+++ GIVEN RECORDS

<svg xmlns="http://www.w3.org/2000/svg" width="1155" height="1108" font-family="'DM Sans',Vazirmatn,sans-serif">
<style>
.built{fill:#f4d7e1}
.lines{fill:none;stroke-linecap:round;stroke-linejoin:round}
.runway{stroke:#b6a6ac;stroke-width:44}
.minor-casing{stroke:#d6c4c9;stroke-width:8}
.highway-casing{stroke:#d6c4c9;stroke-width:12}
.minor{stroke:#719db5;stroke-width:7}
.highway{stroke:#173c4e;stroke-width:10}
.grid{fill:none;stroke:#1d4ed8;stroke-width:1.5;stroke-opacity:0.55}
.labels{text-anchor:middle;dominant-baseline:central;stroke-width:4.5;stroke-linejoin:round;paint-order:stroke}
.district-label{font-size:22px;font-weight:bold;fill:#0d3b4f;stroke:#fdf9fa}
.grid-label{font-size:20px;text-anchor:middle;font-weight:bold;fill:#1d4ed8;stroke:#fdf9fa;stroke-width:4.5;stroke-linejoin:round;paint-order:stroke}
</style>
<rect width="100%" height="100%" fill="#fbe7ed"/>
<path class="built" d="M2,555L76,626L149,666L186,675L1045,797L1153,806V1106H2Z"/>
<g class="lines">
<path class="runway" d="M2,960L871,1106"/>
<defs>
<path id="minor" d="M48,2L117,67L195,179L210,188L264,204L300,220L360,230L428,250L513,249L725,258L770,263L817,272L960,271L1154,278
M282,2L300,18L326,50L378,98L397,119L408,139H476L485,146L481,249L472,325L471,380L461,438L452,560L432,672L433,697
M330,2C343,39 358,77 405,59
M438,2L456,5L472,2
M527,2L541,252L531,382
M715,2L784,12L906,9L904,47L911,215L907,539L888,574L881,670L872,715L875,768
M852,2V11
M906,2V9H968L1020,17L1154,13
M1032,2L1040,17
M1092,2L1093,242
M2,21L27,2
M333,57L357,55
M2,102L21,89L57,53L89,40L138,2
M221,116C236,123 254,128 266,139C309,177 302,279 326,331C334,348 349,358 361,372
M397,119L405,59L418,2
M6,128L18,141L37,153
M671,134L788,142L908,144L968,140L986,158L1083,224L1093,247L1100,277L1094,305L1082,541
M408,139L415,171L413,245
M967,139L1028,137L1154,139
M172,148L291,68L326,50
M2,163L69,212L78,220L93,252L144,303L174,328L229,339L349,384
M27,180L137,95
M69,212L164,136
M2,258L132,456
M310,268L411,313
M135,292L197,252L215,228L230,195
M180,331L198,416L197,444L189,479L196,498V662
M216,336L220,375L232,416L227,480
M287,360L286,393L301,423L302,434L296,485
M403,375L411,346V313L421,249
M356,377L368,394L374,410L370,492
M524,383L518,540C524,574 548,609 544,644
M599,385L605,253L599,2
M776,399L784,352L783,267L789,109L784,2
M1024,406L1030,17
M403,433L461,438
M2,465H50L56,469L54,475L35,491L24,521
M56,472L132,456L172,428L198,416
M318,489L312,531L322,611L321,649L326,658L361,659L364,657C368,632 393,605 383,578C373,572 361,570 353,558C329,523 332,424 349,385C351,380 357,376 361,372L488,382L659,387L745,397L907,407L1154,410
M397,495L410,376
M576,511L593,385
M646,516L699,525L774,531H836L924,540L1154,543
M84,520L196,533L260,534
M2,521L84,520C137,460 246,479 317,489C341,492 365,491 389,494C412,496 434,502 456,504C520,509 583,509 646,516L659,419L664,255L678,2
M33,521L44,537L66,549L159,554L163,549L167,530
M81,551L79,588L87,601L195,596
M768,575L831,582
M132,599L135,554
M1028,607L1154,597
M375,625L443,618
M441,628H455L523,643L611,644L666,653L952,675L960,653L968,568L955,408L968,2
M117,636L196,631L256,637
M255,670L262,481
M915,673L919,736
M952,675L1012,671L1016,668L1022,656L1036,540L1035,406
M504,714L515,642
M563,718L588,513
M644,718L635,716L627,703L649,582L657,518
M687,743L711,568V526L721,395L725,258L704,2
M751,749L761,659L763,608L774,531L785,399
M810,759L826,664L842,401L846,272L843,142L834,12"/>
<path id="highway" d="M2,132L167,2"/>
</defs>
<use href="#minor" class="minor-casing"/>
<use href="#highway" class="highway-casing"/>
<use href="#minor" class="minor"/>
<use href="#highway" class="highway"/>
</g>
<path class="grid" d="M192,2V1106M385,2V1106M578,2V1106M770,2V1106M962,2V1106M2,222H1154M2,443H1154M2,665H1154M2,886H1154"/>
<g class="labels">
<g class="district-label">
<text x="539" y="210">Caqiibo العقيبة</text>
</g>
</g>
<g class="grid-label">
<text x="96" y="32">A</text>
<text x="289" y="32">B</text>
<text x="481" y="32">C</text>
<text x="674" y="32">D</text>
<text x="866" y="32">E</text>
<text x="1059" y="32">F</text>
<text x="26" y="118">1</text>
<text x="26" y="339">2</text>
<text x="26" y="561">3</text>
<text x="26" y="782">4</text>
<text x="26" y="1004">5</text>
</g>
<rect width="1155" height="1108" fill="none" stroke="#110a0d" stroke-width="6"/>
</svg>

++++++

▶ **EXERCISE OBJECTIVE**: The records above should be transcribed in full, with no differences.

▶ **RESPONSE TO THIS EXERCISE**:
<svg xmlns="http://www.w3.org/2000/svg" width="1155" height="1108" font-family="'DM Sans',Vazirmatn,sans-serif">
<style>
.built{fill:#f4d7e1}
.lines{fill:none;stroke-linecap:round;stroke-linejoin:round}
.runway{stroke:#b6a6ac;stroke-width:44}
.minor-casing{stroke:#d6c4c9;stroke-width:8}
.highway-casing{stroke:#d6c4c9;stroke-width:12}
.minor{stroke:#719db5;stroke-width:7}
.highway{stroke:#173c4e;stroke-width:10}
.grid{fill:none;stroke:#1d4ed8;stroke-width:1.5;stroke-opacity:0.55}
.labels{text-anchor:middle;dominant-baseline:central;stroke-width:4.5;stroke-linejoin:round;paint-order:stroke}
.district-label{font-size:22px;font-weight:bold;fill:#0d3b4f;stroke:#fdf9fa}
.grid-label{font-size:20px;text-anchor:middle;font-weight:bold;fill:#1d4ed8;stroke:#fdf9fa;stroke-width:4.5;stroke-linejoin:round;paint-order:stroke}
</style>
<rect width="100%" height="100%" fill="#fbe7ed"/>
<path class="built" d="M2,555L76,626L149,666L186,675L1045,797L1153,806V1106H2Z"/>
<g class="lines">
<path class="runway" d="M2,960L871,1106"/>
<defs>
<path id="minor" d="M48,2L117,67L195,179L210,188L264,204L300,220L360,230L428,250L513,249L725,258L770,263L817,272L960,271L1154,278
M282,2L300,18L326,50L378,98L397,119L408,139H476L485,146L481,249L472,325L471,380L461,438L452,560L432,672L433,697
M330,2C343,39 358,77 405,59
M438,2L456,5L472,2
M527,2L541,252L531,382
M715,2L784,12L906,9L904,47L911,215L907,539L888,574L881,670L872,715L875,768
M852,2V11
M906,2V9H968L1020,17L1154,13
M1032,2L1040,17
M1092,2L1093,242
M2,21L27,2
M333,57L357,55
M2,102L21,89L57,53L89,40L138,2
M221,116C236,123 254,128 266,139C309,177 302,279 326,331C334,348 349,358 361,372
M397,119L405,59L418,2
M6,128L18,141L37,153
M671,134L788,142L908,144L968,140L986,158L1083,224L1093,247L1100,277L1094,305L1082,541
M408,139L415,171L413,245
M967,139L1028,137L1154,139
M172,148L291,68L326,50
M2,163L69,212L78,220L93,252L144,303L174,328L229,339L349,384
M27,180L137,95
M69,212L164,136
M2,258L132,456
M310,268L411,313
M135,292L197,252L215,228L230,195
M180,331L198,416L197,444L189,479L196,498V662
M216,336L220,375L232,416L227,480
M287,360L286,393L301,423L302,434L296,485
M403,375L411,346V313L421,249
M356,377L368,394L374,410L370,492
M524,383L518,540C524,574 548,609 544,644
M599,385L605,253L599,2
M776,399L784,352L783,267L789,109L784,2
M1024,406L1030,17
M403,433L461,438
M2,465H50L56,469L54,475L35,491L24,521
M56,472L132,456L172,428L198,416
M318,489L312,531L322,611L321,649L326,658L361,659L364,657C368,632 393,605 383,578C373,572 361,570 353,558C329,523 332,424 349,385C351,380 357,376 361,372L488,382L659,387L745,397L907,407L1154,410
M397,495L410,376
M576,511L593,385
M646,516L699,525L774,531H836L924,540L1154,543
M84,520L196,533L260,534
M2,521L84,520C137,460 246,479 317,489C341,492 365,491 389,494C412,496 434,502 456,504C520,509 583,509 646,516L659,419L664,255L678,2
M33,521L44,537L66,549L159,554L163,549L167,530
M81,551L79,588L87,601L195,596
M768,575L831,582
M132,599L135,554
M1028,607L1154,597
M375,625L443,618
M441,628H455L523,643L611,644L666,653L952,675L960,653L968,568L955,408L968,2
M117,636L196,631L256,637
M255,670L262,481
M915,673L919,736
M952,675L1012,671L1016,668L1022,656L1036,540L1035,406
M504,714L515,642
M563,718L588,513
M644,718L635,716L627,703L649,582L657,518
M687,743L711,568V526L721,395L725,258L704,2
M751,749L761,659L763,608L774,531L785,399
M810,759L826,664L842,401L846,272L843,142L834,12"/>
<path id="highway" d="M2,132L167,2"/>
</defs>
<use href="#minor" class="minor-casing"/>
<use href="#highway" class="highway-casing"/>
<use href="#minor" class="minor"/>
<use href="#highway" class="highway"/>
</g>
<path class="grid" d="M192,2V1106M385,2V1106M578,2V1106M770,2V1106M962,2V1106M2,222H1154M2,443H1154M2,665H1154M2,886H1154"/>
<g class="labels">
<g class="district-label">
<text x="539" y="210">Caqiibo العقيبة</text>
</g>
</g>
<g class="grid-label">
<text x="96" y="32">A</text>
<text x="289" y="32">B</text>
<text x="481" y="32">C</text>
<text x="674" y="32">D</text>
<text x="866" y="32">E</text>
<text x="1059" y="32">F</text>
<text x="26" y="118">1</text>
<text x="26" y="339">2</text>
<text x="26" y="561">3</text>
<text x="26" y="782">4</text>
<text x="26" y="1004">5</text>
</g>
<rect width="1155" height="1108" fill="none" stroke="#110a0d" stroke-width="6"/>
</svg>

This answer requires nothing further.